■ Task to complete
Pull out the lines below verbatim, beginning at the line that contains "Count the Pořadí" and stopping after the line that contains "Which label corresponds".
Segment Start: Records to use
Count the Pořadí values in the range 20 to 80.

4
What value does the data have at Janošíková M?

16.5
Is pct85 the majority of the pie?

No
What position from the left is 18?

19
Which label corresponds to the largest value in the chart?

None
Segment End: Records to use
Segment Start: Records to use
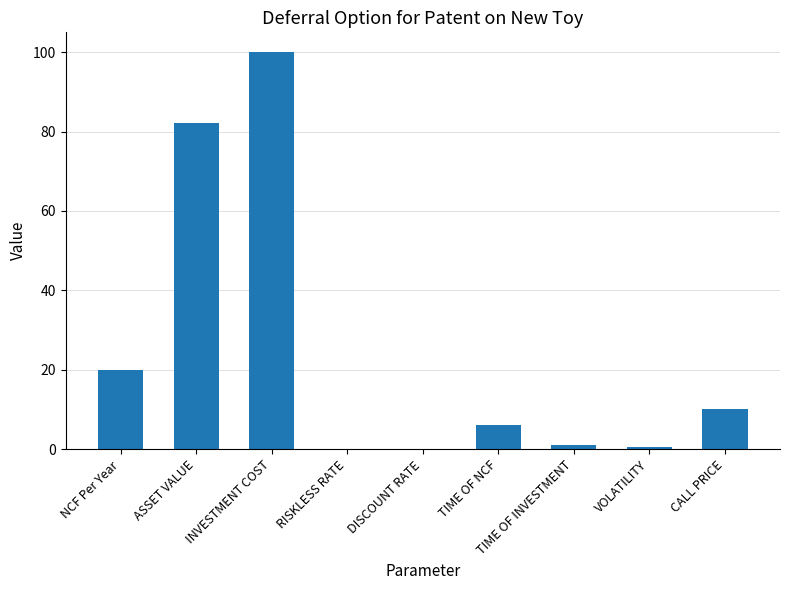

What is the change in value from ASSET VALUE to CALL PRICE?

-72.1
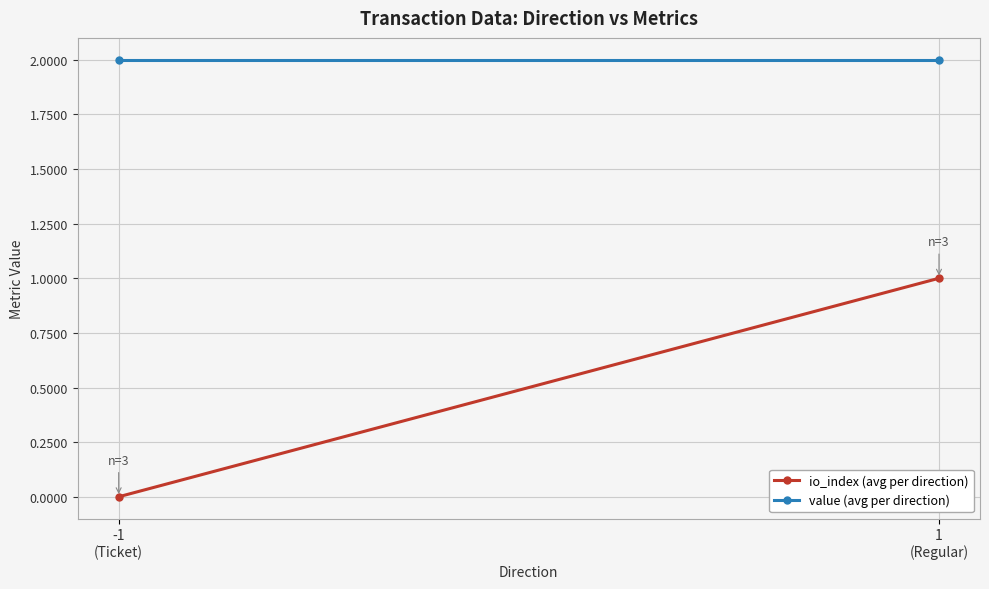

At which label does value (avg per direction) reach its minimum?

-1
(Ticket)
Segment End: Records to use
■ Written solution
Count the Pořadí values in the range 20 to 80.

4
What value does the data have at Janošíková M?

16.5
Is pct85 the majority of the pie?

No
What position from the left is 18?

19
Which label corresponds to the largest value in the chart?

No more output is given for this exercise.